しかし一方で、社会行動実践度は上昇。過去最高値を記録したという。とくに10代(16~19歳)と70代は社会購買・社会行動実践度がともに高く、サステナブル意識が高いものの、10代の過半数は“エコ疲れ”も感じていることも明らかになった。
詳細な調査結果は以下の通り。
「SDGs」の認知率・知名率について
「SDGs」について「内容を知っている(よく知っている+ある程度は知っている)」を合わせた認知率(①+②)は51.7%で、昨年の55.7%から4ポイント減少。また「内容は知らないが名前を聞いたことがある」まで含めた知名率も80.7%となり、昨年の83.3%から2.6ポイント減少した。
年代別では、認知率は10代(16~19歳)が74.4%で最も高く、全体と22.7ポイントの差。特に「内容までよく知っている」と回答した人が3割にのぼり、博報堂は学校の授業などで学んだ成果がうかがえると分析している。一方、知名率では70代が87.3%で最も高くなった。
また、「SDGs」における17の目標それぞれについてどの程度関心があるかきいたところ、「14. 海の豊かさを守ろう」が61.2%でトップ。次いで「3. すべての人に健康と福祉を」(60.7%)、「7. エネルギーをみんなに そしてクリーンに」(60.1%)、「15. 陸の豊かさも守ろう」(59.9%)が続いた。
昨年と一昨年の調査では「3. すべての人に健康と福祉を」がトップだったが、コロナ禍を経て、本年はスコアが減少。引き続き、海や陸の豊かさといった生物多様性や、クリーンエネルギーに関連する目標への関心が高いことも明らかになった。

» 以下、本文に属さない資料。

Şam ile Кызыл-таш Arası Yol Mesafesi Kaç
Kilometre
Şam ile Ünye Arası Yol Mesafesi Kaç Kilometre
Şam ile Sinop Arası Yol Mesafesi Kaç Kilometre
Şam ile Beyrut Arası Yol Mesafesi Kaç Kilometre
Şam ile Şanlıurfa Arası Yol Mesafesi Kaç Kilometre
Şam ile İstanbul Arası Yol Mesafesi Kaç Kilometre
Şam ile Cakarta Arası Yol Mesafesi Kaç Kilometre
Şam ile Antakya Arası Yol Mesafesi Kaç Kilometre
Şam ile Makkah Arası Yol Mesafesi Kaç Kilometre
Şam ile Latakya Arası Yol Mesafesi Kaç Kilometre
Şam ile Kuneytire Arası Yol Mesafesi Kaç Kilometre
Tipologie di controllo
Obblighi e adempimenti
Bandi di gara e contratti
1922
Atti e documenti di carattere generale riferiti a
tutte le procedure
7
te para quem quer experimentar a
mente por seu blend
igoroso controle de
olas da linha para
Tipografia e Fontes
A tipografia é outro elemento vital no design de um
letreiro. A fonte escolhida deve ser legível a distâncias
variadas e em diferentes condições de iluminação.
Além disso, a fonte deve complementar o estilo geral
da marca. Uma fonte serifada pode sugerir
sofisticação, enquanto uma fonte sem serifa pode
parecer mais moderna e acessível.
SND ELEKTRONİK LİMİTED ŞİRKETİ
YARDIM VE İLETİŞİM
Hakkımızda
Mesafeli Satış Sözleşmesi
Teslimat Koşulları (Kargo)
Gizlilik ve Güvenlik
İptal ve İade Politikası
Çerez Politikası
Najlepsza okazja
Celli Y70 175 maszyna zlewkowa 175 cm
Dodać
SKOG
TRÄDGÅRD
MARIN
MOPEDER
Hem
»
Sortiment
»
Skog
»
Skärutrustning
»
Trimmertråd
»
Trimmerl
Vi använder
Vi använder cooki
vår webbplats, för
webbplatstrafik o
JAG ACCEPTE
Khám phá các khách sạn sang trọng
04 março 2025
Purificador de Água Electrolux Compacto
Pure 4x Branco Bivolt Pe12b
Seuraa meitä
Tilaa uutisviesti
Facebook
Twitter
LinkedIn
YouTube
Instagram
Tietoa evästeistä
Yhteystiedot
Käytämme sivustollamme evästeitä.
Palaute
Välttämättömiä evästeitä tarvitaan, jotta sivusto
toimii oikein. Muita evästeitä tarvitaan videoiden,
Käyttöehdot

社会購買実践度は昨年から微減も、社会行動実践度は過去最高値に
買い物の際に社会・環境に与える影響をどの程度意識しているかを聞いた「社会購買実践度」は、平均値が5.12点(10点満点)。過去最高値をマークした昨年の5.15点から微減に転じた。
一方、社会・環境のためになる行動をどの程度行っているかを聞く「社会行動実践度」では、昨年の5.15点から5.28点に上昇。物価高などの影響で、買い物を通じてよりも、日々の行動の中で社会・環境のためになることをしようとする人が増えたと推察している。
サステナブルな購買行動「“売上の一部が寄付される商品”は買いたい」
上位は過去調査と変わらず、「ミニマル(最小限)」「ロングライフ(長期的)」「サーキュラー(循環)」に関する項目があがった。これまでと異なったのは、「売上の一部が環境や社会のために寄付される商品を買う」の回答率。昨年から3ポイント上昇し4割超に。10~20代ではおよそ5割にのぼった。
回答率が伸びた「売上の一部が環境や社会のために寄付される商品を買う」は、10代(16~19歳)と70代が比較的高めの傾向。若年層で「不要になったがまだ使えるものは人にあげたり売ったりする」「新品を買わずに中古品を買う」「新品を買わずに借りたりシェアしたりする」といった「サーキュラー」や「シェア」に関する行動が高い点も昨年から変わらないが、特に10代でその数値が高く、いずれも全体から10ポイント以上の差が開いた。
先述の社会購買実践度・社会行動実践度の平均値を年代別にみると、10代と70代で高め。一方で、10代の過半数が「社会や環境問題に取り組むことに疲れを感じる」と回答しており、“エコ疲れ”を感じている様子もうかがえた。